### To do
Exactly the lines below from the one with "58: (524, 328)" up to and including the one with "70: (272, 362)" make up the answer, with nothing else added.

Excerpted records below:

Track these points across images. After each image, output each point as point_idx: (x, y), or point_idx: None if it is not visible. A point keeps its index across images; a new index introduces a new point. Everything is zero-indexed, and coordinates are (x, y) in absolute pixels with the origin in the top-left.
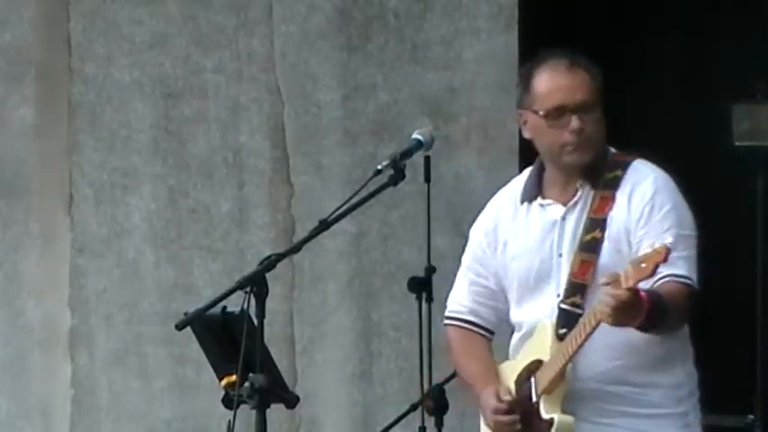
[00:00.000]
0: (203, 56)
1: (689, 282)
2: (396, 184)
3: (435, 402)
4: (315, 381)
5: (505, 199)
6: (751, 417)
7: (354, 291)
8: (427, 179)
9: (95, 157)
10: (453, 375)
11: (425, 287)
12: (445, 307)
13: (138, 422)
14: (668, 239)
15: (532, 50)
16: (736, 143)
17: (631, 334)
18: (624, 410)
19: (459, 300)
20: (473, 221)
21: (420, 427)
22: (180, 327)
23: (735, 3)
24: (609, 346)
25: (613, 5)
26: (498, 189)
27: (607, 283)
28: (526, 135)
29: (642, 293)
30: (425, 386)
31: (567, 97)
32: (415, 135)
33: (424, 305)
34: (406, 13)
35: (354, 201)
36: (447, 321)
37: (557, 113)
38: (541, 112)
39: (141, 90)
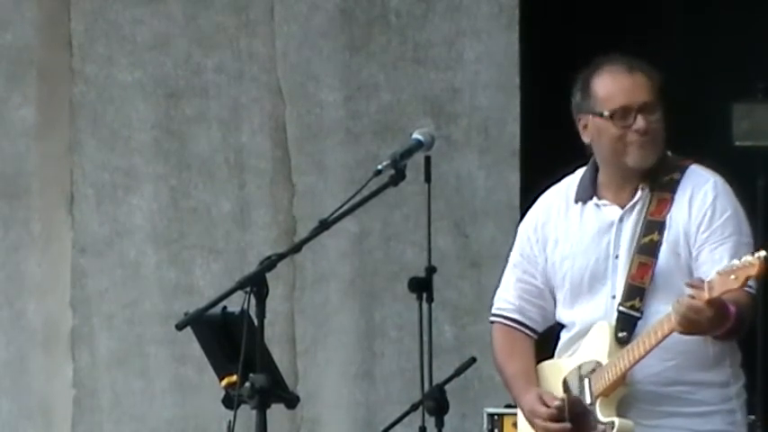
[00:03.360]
0: (204, 56)
1: (753, 291)
2: (396, 184)
3: (436, 402)
4: (316, 381)
5: (556, 197)
6: (752, 417)
7: (356, 291)
8: (428, 179)
9: (97, 157)
10: (454, 375)
11: (426, 287)
12: (446, 307)
13: (139, 422)
14: (729, 247)
15: (533, 51)
16: (736, 143)
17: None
18: (672, 411)
19: (506, 297)
20: (474, 222)
21: (420, 427)
22: (180, 327)
23: (735, 2)
24: (662, 346)
25: (613, 5)
26: (499, 189)
27: (690, 286)
28: (585, 139)
29: (731, 308)
30: (426, 386)
31: (631, 98)
32: (416, 135)
33: (425, 305)
34: (407, 13)
35: (355, 201)
36: (492, 318)
37: (622, 113)
38: (606, 113)
39: (142, 90)
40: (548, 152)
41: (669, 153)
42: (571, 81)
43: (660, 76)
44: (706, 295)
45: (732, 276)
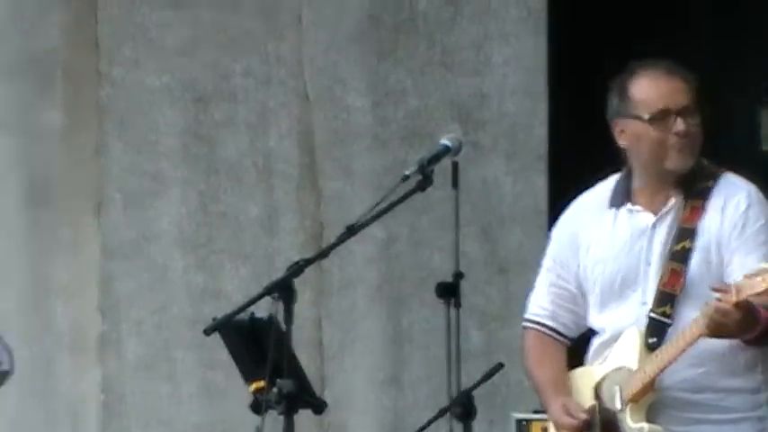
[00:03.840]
0: (233, 60)
1: None
2: (423, 189)
3: (463, 408)
4: (344, 386)
5: (590, 202)
6: None
7: (383, 296)
8: (455, 185)
9: (124, 161)
10: (482, 381)
11: (453, 293)
12: (473, 313)
13: (167, 427)
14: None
15: (561, 55)
16: (764, 148)
17: (715, 341)
18: (700, 418)
19: (540, 302)
20: (501, 227)
21: None
22: (208, 332)
23: (764, 5)
24: (692, 353)
25: (641, 9)
26: (526, 195)
27: (716, 290)
28: (622, 144)
29: (762, 312)
30: (453, 392)
31: (670, 101)
32: (443, 141)
33: (453, 311)
34: (435, 17)
35: (382, 206)
36: (526, 324)
37: (662, 116)
38: (646, 116)
39: (170, 94)
40: (575, 157)
41: (704, 161)
42: (599, 85)
43: (697, 80)
44: (734, 298)
45: (759, 278)
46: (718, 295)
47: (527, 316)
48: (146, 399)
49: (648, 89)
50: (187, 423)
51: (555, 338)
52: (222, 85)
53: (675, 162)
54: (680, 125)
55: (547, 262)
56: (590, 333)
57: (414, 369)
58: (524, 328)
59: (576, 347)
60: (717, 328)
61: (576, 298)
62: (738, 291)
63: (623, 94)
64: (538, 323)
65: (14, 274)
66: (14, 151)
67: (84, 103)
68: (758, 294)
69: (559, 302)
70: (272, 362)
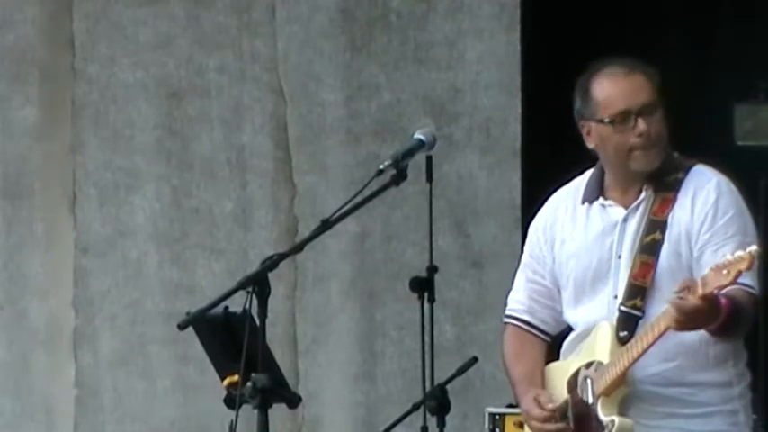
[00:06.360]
0: (206, 56)
1: (754, 291)
2: (398, 184)
3: (437, 402)
4: (318, 381)
5: (564, 197)
6: (754, 416)
7: (357, 291)
8: (429, 179)
9: (99, 157)
10: (456, 375)
11: (427, 287)
12: (447, 307)
13: (142, 422)
14: (734, 248)
15: (534, 50)
16: (739, 143)
17: (686, 335)
18: (672, 412)
19: (518, 298)
20: (475, 221)
21: (422, 427)
22: (182, 326)
23: (737, 2)
24: (662, 347)
25: (615, 5)
26: (500, 189)
27: (681, 289)
28: (590, 145)
29: (723, 301)
30: (427, 386)
31: (630, 101)
32: (417, 135)
33: (426, 305)
34: (408, 13)
35: (356, 201)
36: (505, 320)
37: (622, 118)
38: (607, 119)
39: (145, 90)
40: (549, 152)
41: (675, 154)
42: (573, 80)
43: (658, 74)
44: (700, 291)
45: (724, 271)
46: (681, 294)
47: (506, 311)
48: (120, 394)
49: (608, 90)
50: (162, 418)
51: (533, 334)
52: (196, 81)
53: (640, 163)
54: (641, 126)
55: (524, 258)
56: (569, 329)
57: (388, 363)
58: (504, 323)
59: (558, 343)
60: (684, 319)
61: (553, 293)
62: (705, 284)
63: (585, 95)
64: (516, 318)
65: None
66: None
67: (60, 99)
68: (723, 286)
69: (536, 298)
70: (247, 356)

End of Excerpted records.

### Response to the task
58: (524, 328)
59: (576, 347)
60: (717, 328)
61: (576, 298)
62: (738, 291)
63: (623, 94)
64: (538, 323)
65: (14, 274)
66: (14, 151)
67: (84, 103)
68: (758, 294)
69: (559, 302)
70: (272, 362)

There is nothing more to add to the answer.